Although the entries hold pictures, only their words are printed back, exactly as given.
——
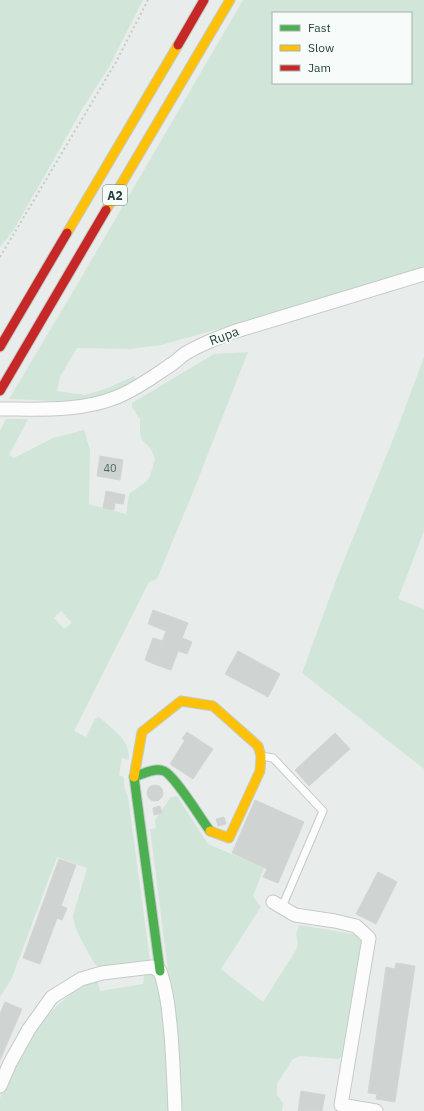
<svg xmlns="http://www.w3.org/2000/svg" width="424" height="1111" viewBox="0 0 424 1111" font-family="'IBM Plex Sans',sans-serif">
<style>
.green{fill:#d1e6d8;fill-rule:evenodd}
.building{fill:#cfd4d2;stroke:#d1d6d4}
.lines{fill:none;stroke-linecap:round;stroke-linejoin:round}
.lane-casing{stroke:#c5cac8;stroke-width:9}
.street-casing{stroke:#c5cac8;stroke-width:15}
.fast-casing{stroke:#c3cbc8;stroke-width:11}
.slow-casing{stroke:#c3cbc8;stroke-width:11}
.jam-casing{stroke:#c3cbc8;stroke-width:11}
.path{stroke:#c3ccca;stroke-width:2;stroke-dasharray:2 3;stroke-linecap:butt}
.lane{stroke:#fcfcfc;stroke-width:7}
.street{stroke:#fcfcfc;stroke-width:13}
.fast{stroke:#4caf50;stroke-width:9}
.slow{stroke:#ffc107;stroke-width:9}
.jam{stroke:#c62828;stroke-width:9}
.labels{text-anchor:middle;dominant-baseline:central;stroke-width:4;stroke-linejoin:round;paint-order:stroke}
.number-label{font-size:11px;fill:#506761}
.shield{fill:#f7fbf9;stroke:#637a73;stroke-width:1}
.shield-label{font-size:12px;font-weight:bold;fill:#24423a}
.street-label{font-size:13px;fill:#24423a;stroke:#f7fbf9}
</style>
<rect width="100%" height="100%" fill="#e8edeb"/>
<g class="green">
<path d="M0,0H143L109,67L81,111L45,175L13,231L0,247Z"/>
<path d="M243,0H424V269L276,313L161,345L130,349L77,348L60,377L57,391L85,395L108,388L134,376L136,380C129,384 122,390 115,393C80,405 44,400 9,399L81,278ZM273,13H411V83H273Z"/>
<path d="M248,352L193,492L157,579L149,582L74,731L86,737L95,719L99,717C113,730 130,739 129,760L122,758L119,775L124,777V787L128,797L150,960C138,964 105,974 95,964C91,959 88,951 84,945C79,936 74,926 73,916L87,868L57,857L11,980L0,997V431L6,419H28L9,455L14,458L53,438L84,430L90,450L89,504L126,514L129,494L147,481L150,476L155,459L151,449L142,440L140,433V419L132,407V403L214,354ZM61,611L72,623L64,629L54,618Z"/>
<path d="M424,357V531L398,599L424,609V769L302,673L336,580L398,427Z"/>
<path d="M177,796L208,844L264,868L253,896L261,907L221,969L263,1002L296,950L298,944L296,934L299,925L336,931L357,935L362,942L344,1055L338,1059L301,1056L293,1059L277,1084V1095L283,1103L282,1111H180L171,994L150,829L156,828L155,820L171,797Z"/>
<path d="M151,973L159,982L166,1027L172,1111H0C0,1107 0,1102 0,1099C1,1091 7,1083 10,1076C27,1036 56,997 97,979L100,991L143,984L144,974Z"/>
</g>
<g class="building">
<path d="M100,456L123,460L120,480L97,476Z"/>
<path d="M106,491L125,495L123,504L115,503L114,510L103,508Z"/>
<path d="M153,610L188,623L182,638L192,642L187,654L178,651L171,670L154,664L166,631L148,624Z"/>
<path d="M153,638L163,641L154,664L145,660Z"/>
<path d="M238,651L280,674L268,697L225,674Z"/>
<path d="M187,732L213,749L193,779L170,764L185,740L182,739Z"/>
<path d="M335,733L350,749L309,786L295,770Z"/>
<circle cx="155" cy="793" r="8"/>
<path d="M255,800L304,822L278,883L263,877L267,869L232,853Z"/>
<path d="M160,806L162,813L154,815L153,808Z"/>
<path d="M224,817L226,824L218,826L216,819Z"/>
<path d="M59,859L76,865L61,906L67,908L62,920L57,918L40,964L23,958Z"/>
<path d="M378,872L397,882L376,924L356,914Z"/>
<path d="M396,963L415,966L395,1102L376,1099L377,1094L368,1093L386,967L395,969Z"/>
<path d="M5,1002L22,1009L0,1060V1014Z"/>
<path d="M301,1091L325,1095L322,1111H298Z"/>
</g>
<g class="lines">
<g class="lane-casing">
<path id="lane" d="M261,756L273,758L323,811L282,907"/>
</g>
<g class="street-casing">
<g id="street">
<path d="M0,409C39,409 80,412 117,397C137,389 154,376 172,364C177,361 181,356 186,353C201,344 217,338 233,332L424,274"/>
<path d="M273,902L295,915L335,921L356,926L369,938L341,1105L376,1111"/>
<path d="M0,1086L10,1063L29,1029L52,997L81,979L102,973L152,967L160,971C167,991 169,1013 171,1034C173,1060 174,1085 175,1111"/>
</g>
</g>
<g class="fast-casing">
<path id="fast" d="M160,971L134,777C143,774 155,767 164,771C175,776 201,819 210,831"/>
</g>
<g class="slow-casing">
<g id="slow">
<path d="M106,210L230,0"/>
<path d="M67,233L178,45"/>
<path d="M134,777L142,732L181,701L213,706L258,746L261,756L260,771L229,838L210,831"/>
</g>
</g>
<g class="jam-casing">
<g id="jam">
<path d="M178,45L204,0"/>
<path d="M0,347L67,233"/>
<path d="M0,391L106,210"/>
</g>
</g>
<path class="path" d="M0,257L116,62L148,0"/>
<use href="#lane" class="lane"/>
<use href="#street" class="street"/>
<use href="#fast" class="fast"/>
<use href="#slow" class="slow"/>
<use href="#jam" class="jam"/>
</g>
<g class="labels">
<g class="number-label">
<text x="110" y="468">40</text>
</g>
<rect class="shield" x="103" y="185" width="24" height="20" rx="3"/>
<g class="shield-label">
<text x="115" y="195">A2</text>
</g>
<g class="street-label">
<text transform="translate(224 336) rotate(-21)">Rupa</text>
</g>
</g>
<rect x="272" y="12" width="140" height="72" fill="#f7fbf9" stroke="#a3b1ad"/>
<rect x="280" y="25" width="20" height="6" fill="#4caf50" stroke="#a3b1ad"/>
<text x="308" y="32" font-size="12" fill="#24423a">Fast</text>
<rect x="280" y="45" width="20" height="6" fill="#ffc107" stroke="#a3b1ad"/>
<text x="308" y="52" font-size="12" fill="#24423a">Slow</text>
<rect x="280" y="65" width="20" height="6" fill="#c62828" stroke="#a3b1ad"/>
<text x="308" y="72" font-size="12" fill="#24423a">Jam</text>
</svg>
——
Answer to this task:
<svg xmlns="http://www.w3.org/2000/svg" width="424" height="1111" viewBox="0 0 424 1111" font-family="'IBM Plex Sans',sans-serif">
<style>
.green{fill:#d1e6d8;fill-rule:evenodd}
.building{fill:#cfd4d2;stroke:#d1d6d4}
.lines{fill:none;stroke-linecap:round;stroke-linejoin:round}
.lane-casing{stroke:#c5cac8;stroke-width:9}
.street-casing{stroke:#c5cac8;stroke-width:15}
.fast-casing{stroke:#c3cbc8;stroke-width:11}
.slow-casing{stroke:#c3cbc8;stroke-width:11}
.jam-casing{stroke:#c3cbc8;stroke-width:11}
.path{stroke:#c3ccca;stroke-width:2;stroke-dasharray:2 3;stroke-linecap:butt}
.lane{stroke:#fcfcfc;stroke-width:7}
.street{stroke:#fcfcfc;stroke-width:13}
.fast{stroke:#4caf50;stroke-width:9}
.slow{stroke:#ffc107;stroke-width:9}
.jam{stroke:#c62828;stroke-width:9}
.labels{text-anchor:middle;dominant-baseline:central;stroke-width:4;stroke-linejoin:round;paint-order:stroke}
.number-label{font-size:11px;fill:#506761}
.shield{fill:#f7fbf9;stroke:#637a73;stroke-width:1}
.shield-label{font-size:12px;font-weight:bold;fill:#24423a}
.street-label{font-size:13px;fill:#24423a;stroke:#f7fbf9}
</style>
<rect width="100%" height="100%" fill="#e8edeb"/>
<g class="green">
<path d="M0,0H143L109,67L81,111L45,175L13,231L0,247Z"/>
<path d="M243,0H424V269L276,313L161,345L130,349L77,348L60,377L57,391L85,395L108,388L134,376L136,380C129,384 122,390 115,393C80,405 44,400 9,399L81,278ZM273,13H411V83H273Z"/>
<path d="M248,352L193,492L157,579L149,582L74,731L86,737L95,719L99,717C113,730 130,739 129,760L122,758L119,775L124,777V787L128,797L150,960C138,964 105,974 95,964C91,959 88,951 84,945C79,936 74,926 73,916L87,868L57,857L11,980L0,997V431L6,419H28L9,455L14,458L53,438L84,430L90,450L89,504L126,514L129,494L147,481L150,476L155,459L151,449L142,440L140,433V419L132,407V403L214,354ZM61,611L72,623L64,629L54,618Z"/>
<path d="M424,357V531L398,599L424,609V769L302,673L336,580L398,427Z"/>
<path d="M177,796L208,844L264,868L253,896L261,907L221,969L263,1002L296,950L298,944L296,934L299,925L336,931L357,935L362,942L344,1055L338,1059L301,1056L293,1059L277,1084V1095L283,1103L282,1111H180L171,994L150,829L156,828L155,820L171,797Z"/>
<path d="M151,973L159,982L166,1027L172,1111H0C0,1107 0,1102 0,1099C1,1091 7,1083 10,1076C27,1036 56,997 97,979L100,991L143,984L144,974Z"/>
</g>
<g class="building">
<path d="M100,456L123,460L120,480L97,476Z"/>
<path d="M106,491L125,495L123,504L115,503L114,510L103,508Z"/>
<path d="M153,610L188,623L182,638L192,642L187,654L178,651L171,670L154,664L166,631L148,624Z"/>
<path d="M153,638L163,641L154,664L145,660Z"/>
<path d="M238,651L280,674L268,697L225,674Z"/>
<path d="M187,732L213,749L193,779L170,764L185,740L182,739Z"/>
<path d="M335,733L350,749L309,786L295,770Z"/>
<circle cx="155" cy="793" r="8"/>
<path d="M255,800L304,822L278,883L263,877L267,869L232,853Z"/>
<path d="M160,806L162,813L154,815L153,808Z"/>
<path d="M224,817L226,824L218,826L216,819Z"/>
<path d="M59,859L76,865L61,906L67,908L62,920L57,918L40,964L23,958Z"/>
<path d="M378,872L397,882L376,924L356,914Z"/>
<path d="M396,963L415,966L395,1102L376,1099L377,1094L368,1093L386,967L395,969Z"/>
<path d="M5,1002L22,1009L0,1060V1014Z"/>
<path d="M301,1091L325,1095L322,1111H298Z"/>
</g>
<g class="lines">
<g class="lane-casing">
<path id="lane" d="M261,756L273,758L323,811L282,907"/>
</g>
<g class="street-casing">
<g id="street">
<path d="M0,409C39,409 80,412 117,397C137,389 154,376 172,364C177,361 181,356 186,353C201,344 217,338 233,332L424,274"/>
<path d="M273,902L295,915L335,921L356,926L369,938L341,1105L376,1111"/>
<path d="M0,1086L10,1063L29,1029L52,997L81,979L102,973L152,967L160,971C167,991 169,1013 171,1034C173,1060 174,1085 175,1111"/>
</g>
</g>
<g class="fast-casing">
<path id="fast" d="M160,971L134,777C143,774 155,767 164,771C175,776 201,819 210,831"/>
</g>
<g class="slow-casing">
<g id="slow">
<path d="M106,210L230,0"/>
<path d="M67,233L178,45"/>
<path d="M134,777L142,732L181,701L213,706L258,746L261,756L260,771L229,838L210,831"/>
</g>
</g>
<g class="jam-casing">
<g id="jam">
<path d="M178,45L204,0"/>
<path d="M0,347L67,233"/>
<path d="M0,391L106,210"/>
</g>
</g>
<path class="path" d="M0,257L116,62L148,0"/>
<use href="#lane" class="lane"/>
<use href="#street" class="street"/>
<use href="#fast" class="fast"/>
<use href="#slow" class="slow"/>
<use href="#jam" class="jam"/>
</g>
<g class="labels">
<g class="number-label">
<text x="110" y="468">40</text>
</g>
<rect class="shield" x="103" y="185" width="24" height="20" rx="3"/>
<g class="shield-label">
<text x="115" y="195">A2</text>
</g>
<g class="street-label">
<text transform="translate(224 336) rotate(-21)">Rupa</text>
</g>
</g>
<rect x="272" y="12" width="140" height="72" fill="#f7fbf9" stroke="#a3b1ad"/>
<rect x="280" y="25" width="20" height="6" fill="#4caf50" stroke="#a3b1ad"/>
<text x="308" y="32" font-size="12" fill="#24423a">Fast</text>
<rect x="280" y="45" width="20" height="6" fill="#ffc107" stroke="#a3b1ad"/>
<text x="308" y="52" font-size="12" fill="#24423a">Slow</text>
<rect x="280" y="65" width="20" height="6" fill="#c62828" stroke="#a3b1ad"/>
<text x="308" y="72" font-size="12" fill="#24423a">Jam</text>
</svg>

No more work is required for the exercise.